By Shirley Ramsey
The Norman Transcript
NORMAN — Fall vegetable gardens used to be gathered by the family.
“It must be done today,” a grandfather phones his children. “It’s going to rain buckets. It’ll be too muddy to get in the gardens, and those potatoes will rot in the ground.”
Plans get canceled and winter potatoes get dug in a day.
“How do I do this?” a grandchild says, anxious to help.
“Take this pitchfork and dig underneath the potato plant,” grandfather says. “Remember, the potatoes hang on the roots. You need to dig deep enough not to ruin them with the pitchfork. Turn the whole thing over and pick off the potatoes.”
Once potatoes were stored for winter, everyone could relax. Until they needed to gather winter onions, tie them and hang them up to dry.
These days, most folks don’t need to harvest, leaving time to update finances, closets and fun.
“What did we do at the beach last summer to get this much on our credit card?” Lenny says. “Perhaps I should let you write these checks, saving my blood pressure.”
“You do it,” his wife responds. “It wasn’t me who insisted we stay at the best inn we could find.”
“You took our daughter shopping and bought every beach garb in sight.”
“You told us to get what we needed.”
“But stuff’s more expensive at the shore.”
“Such as fishing lures, fishing hat, license and a boat rental?”
Husband writes the check.
“Minimum now,” he says. “We can argue about it later.”
Some find beach time expensive in another way.
Julie stares at herself in the mirror. “This is a size larger than I wore last year, and I still can’t fit in it.”
She tries another, modeling it for her friend.
“What do you think?

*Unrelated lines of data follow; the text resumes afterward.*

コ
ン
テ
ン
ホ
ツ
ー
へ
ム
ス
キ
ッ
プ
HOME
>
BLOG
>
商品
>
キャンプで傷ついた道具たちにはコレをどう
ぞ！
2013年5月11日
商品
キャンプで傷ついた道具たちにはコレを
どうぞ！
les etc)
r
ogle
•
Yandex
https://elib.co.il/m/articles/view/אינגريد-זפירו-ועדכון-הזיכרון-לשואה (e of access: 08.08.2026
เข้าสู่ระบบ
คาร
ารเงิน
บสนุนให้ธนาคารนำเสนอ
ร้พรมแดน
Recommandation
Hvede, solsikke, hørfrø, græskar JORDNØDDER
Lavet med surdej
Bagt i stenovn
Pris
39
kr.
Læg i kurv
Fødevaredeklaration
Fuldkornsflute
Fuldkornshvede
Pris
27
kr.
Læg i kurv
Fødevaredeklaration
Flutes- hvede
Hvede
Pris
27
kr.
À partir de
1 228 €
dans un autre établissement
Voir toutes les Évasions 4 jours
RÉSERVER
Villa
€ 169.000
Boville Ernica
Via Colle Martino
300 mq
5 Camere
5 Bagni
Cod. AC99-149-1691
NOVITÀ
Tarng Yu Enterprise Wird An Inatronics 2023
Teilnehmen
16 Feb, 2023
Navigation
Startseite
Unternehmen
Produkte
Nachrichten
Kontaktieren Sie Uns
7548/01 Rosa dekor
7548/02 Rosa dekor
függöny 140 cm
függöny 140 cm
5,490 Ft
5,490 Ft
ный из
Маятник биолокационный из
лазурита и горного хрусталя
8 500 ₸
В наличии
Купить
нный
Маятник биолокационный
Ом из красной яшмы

Is this too tight?”
Wanda motions for her to turn around.
“Well, it’s flattering,” she says. “You could let out a seam or two.”
Feeling “betrayed,” Julia exits the dressing room without new clothes.
Wanda says, “What happened?”
“How these clothes lie!” Julie says. “They make me look larger than I am. Let’s go eat hamburgers. I’m starved.”
Others celebrate good times.
“Let’s hold a cookout, now that the weather’s nice,” Scot suggests.
“Sure,” his practical wife agrees. “We can invite those who entertained us lately.”
The evening comes and vacation stories emerge.
“Let me show you this.” One guest passes around his picture holding a string of fish.
“How much did those few fish cost you?” someone jokes.
One lady whirls around, showing off a new dress.
“I guess you see what I did after the summer,” she gloats.
Her husband comments, “It wasn’t from mowing the lawn. I would remember that.”
Some celebrate fall colors by raking red and gold leaves into piles and letting the kids have fun jumping in them.
“Lance! What are you doing? I thought you were raking leaves. They’re all over the yard again.”
As all wives know, it isn’t only kids who love jumping into a pile of fall leaves.
Shirley Ramsey, a retired professor of journalism, lives in Norman.